* WHAT YOU SHOULD DO *
Ignoring the images, restate the records below word for word.

* MATERIALS PROVIDED *

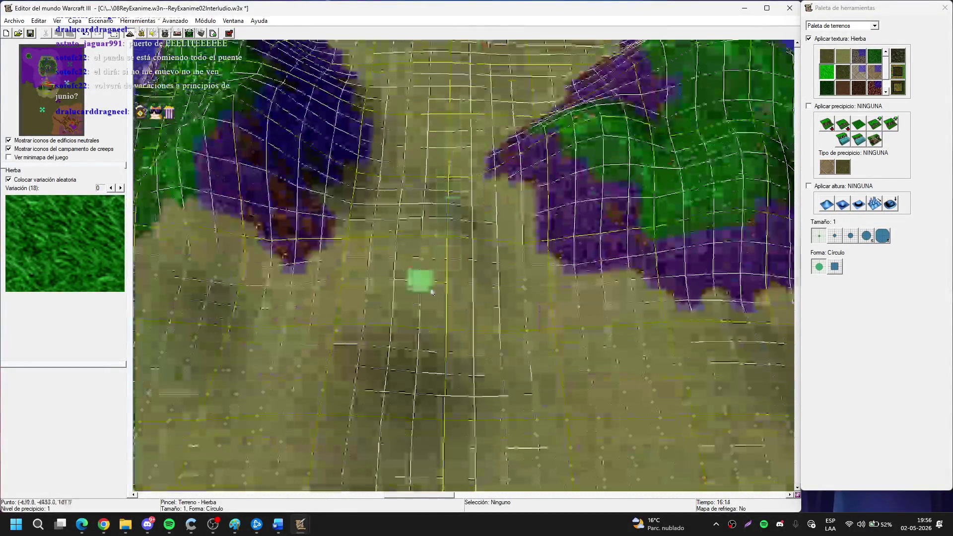
{"action": "key", "text": "Down"}
{"action": "key", "text": "Down"}
{"action": "key", "text": "Down"}
{"action": "key", "text": "Right"}
{"action": "key", "text": "Right"}
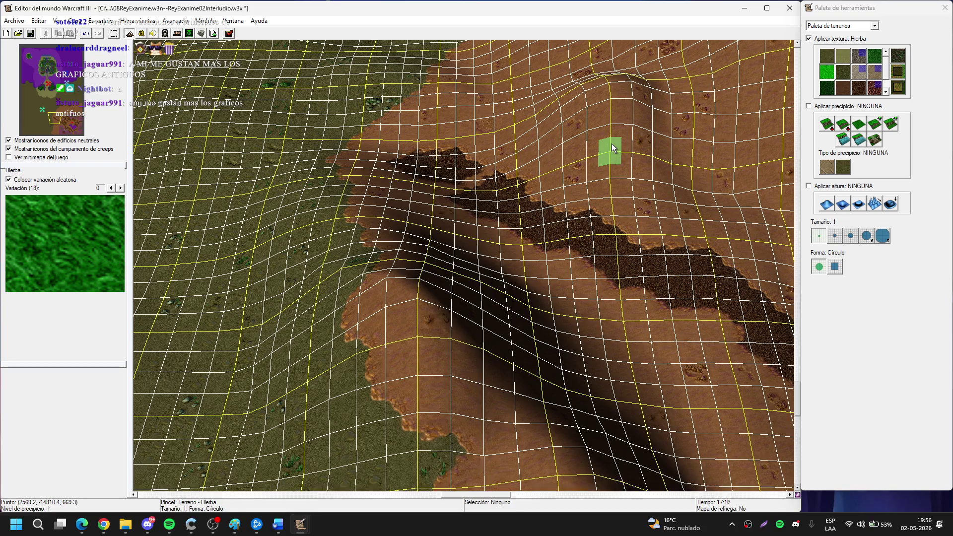
{"action": "key", "text": "2"}
{"action": "key", "text": "Left"}
{"action": "key", "text": "Down"}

* RESPONSE AREA *
{"action": "key", "text": "Down"}
{"action": "key", "text": "Down"}
{"action": "key", "text": "Down"}
{"action": "key", "text": "Right"}
{"action": "key", "text": "Right"}
{"action": "key", "text": "2"}
{"action": "key", "text": "Left"}
{"action": "key", "text": "Down"}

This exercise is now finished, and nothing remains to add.